§ OBJECTIF: Pouvez-vous recopier à l'identique, dans le texte fourni, tout ce qui va de « Aujourd’hui, je t’ai » jusqu'à « obligés de choisir. » ?

Il ne reste alors que la
mémoire de Dieu conservée sous forme textuelle. Et le disciple du Messie de ce
Dieu-là n’aura d’autre ressource que ces textes, ni d’autre voie que la
scrutation de ces textes dans une quête infinie d’une sagesse immortelle.
Aujourd’hui, je t’ai engendré… ou bien en toi ma joie est parfaite… Comme nous
l’avons vu, les traducteurs choisissent. Ils doivent choisir (ils ont bien
entendu la possibilité d’ajouter des notes à leur texte, mais, pour ce que j’ai
pu voir, les notes ajoutées ferment le débat et ne l’ouvre guère, comme s’il
était absolument nécessaire de choisir et en plus de se justifier). Pour nous,
nous ne sommes pas obligés de choisir.
Nous ne sommes pas obligés
de choisir entre la sainteté de Dieu et la sagesse de Dieu. Nous ne sommes pas
obligés de choisir entre Dieu infiniment éloigné et Dieu infiniment proche. Nous
ne sommes pas obligés de choisir entre l’aridité de l’ascèse et l’aridité de la
réflexion.

§ DONNÉES ENREGISTRÉES:
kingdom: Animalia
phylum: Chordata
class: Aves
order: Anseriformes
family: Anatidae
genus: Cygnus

--

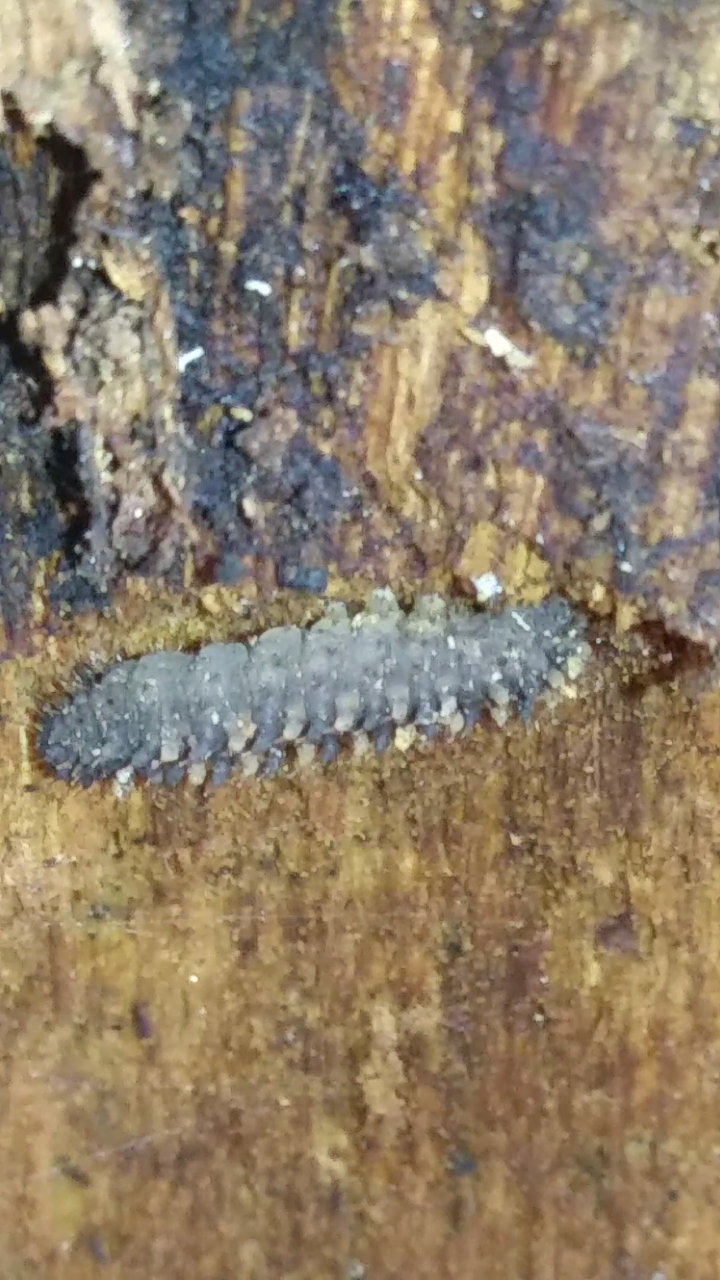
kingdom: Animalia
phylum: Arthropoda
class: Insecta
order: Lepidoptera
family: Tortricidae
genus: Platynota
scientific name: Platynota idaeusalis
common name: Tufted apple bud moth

§ LA SOLUTION:
Aujourd’hui, je t’ai engendré… ou bien en toi ma joie est parfaite… Comme nous
l’avons vu, les traducteurs choisissent. Ils doivent choisir (ils ont bien
entendu la possibilité d’ajouter des notes à leur texte, mais, pour ce que j’ai
pu voir, les notes ajoutées ferment le débat et ne l’ouvre guère, comme s’il
était absolument nécessaire de choisir et en plus de se justifier). Pour nous,
nous ne sommes pas obligés de choisir.